Re: OK, that's one LOCALE bug report too many... - Mailing list pgsql-hackers

From Peter Eisentraut
Subject Re: OK, that's one LOCALE bug report too many...
Date
Msg-id Pine.LNX.4.21.0011242345230.791-100000@peter.localdomain
Whole thread Raw
In response to Re: OK, that's one LOCALE bug report too many...  (Tom Lane <tgl@sss.pgh.pa.us>)
Responses Re: OK, that's one LOCALE bug report too many...
List pgsql-hackers
Tom Lane writes:

> >> Also, since "LC_COLLATE=en_US" seems to misbehave rather spectacularly
> >> on recent RedHat releases, I propose that initdb change "en_US" to "C"
> >> if it finds that setting.  (Are there any platforms where there are
> >> non-bogus differences between the two?)
> 
> > There *should* be differences and it is definitely not okay to mix them
> > up.
> 
> I have now received positive proof that en_US sort order on RedHat is
> broken.  For example, it asserts
>     '/root/' < '/root0'
> but
>     '/root/t' > '/root0'
> I defy you to find anyone in the US who will say that that is a
> reasonable definition of string collation.  
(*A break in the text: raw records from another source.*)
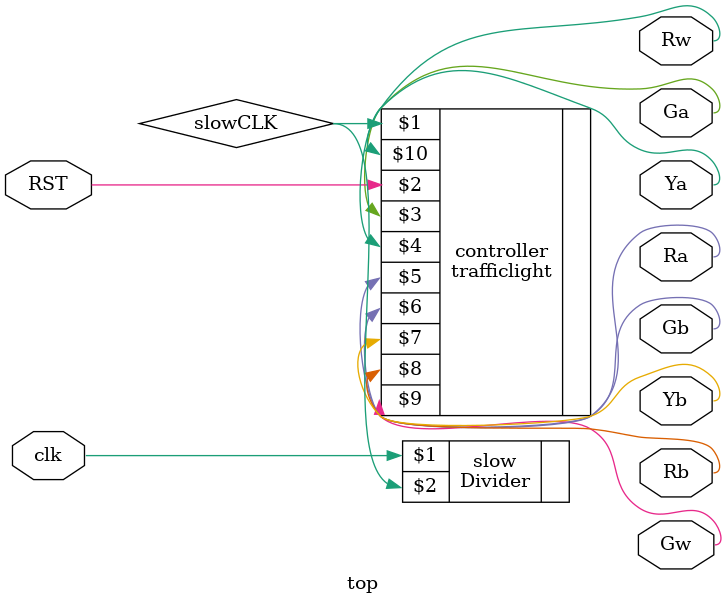
<source format=v>
module top(clk, RST, Ga, Ya, Ra, Gb, Yb, Rb, Gw, Rw);
  input clk, RST;
  output Ga, Ya, Ra, Gb, Yb, Rb, Gw, Rw;
  wire slowCLK; 
  
  Divider slow(clk, slowCLK);
  trafficlight controller(slowCLK, RST, Ga, Ya, Ra, Gb, Yb, Rb, Gw, Rw);
  
 endmodule 
  

</source>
That's certainly very odd, but Unixware does this too, so it's probably
some sort of standard.  And a few other European/Latin locales I tried
also do this.

But here's another example of why C and en_US are different.

peter ~$ cat foo
Delta
écrire
Beta
alpha
gamma
peter ~$ LC_COLLATE=C sort foo
Beta
Delta
alpha
gamma
écrire
peter ~$ LC_COLLATE=en_US sort foo
alpha
Beta
Delta
écrire
gamma

The C locale sorts strictly by character code.  But in the en_US locale
the accented letter is put into a "natural" position, and the upper and
lower case letters are grouped together.  Intuitively, the en_US order is
in which you'd look up things in a dictionary.

This also explains (to me at least) the example you have above:  When you
look up words in a dictionary you ignore "funny characters".  My American
Heritage Dictionary explains:

: Entries are listed in alphabetical order without taking into account
: spaces or hyphens.

So at least this concept isn't that far out.


> Do you think there are cases where setlocale(,NULL) will give back
> "POSIX" rather than "C"?  We can certainly test for either.

I know there are (old) systems that reject LANG=C as invalid locale, but I
don't know what setlocale returns there.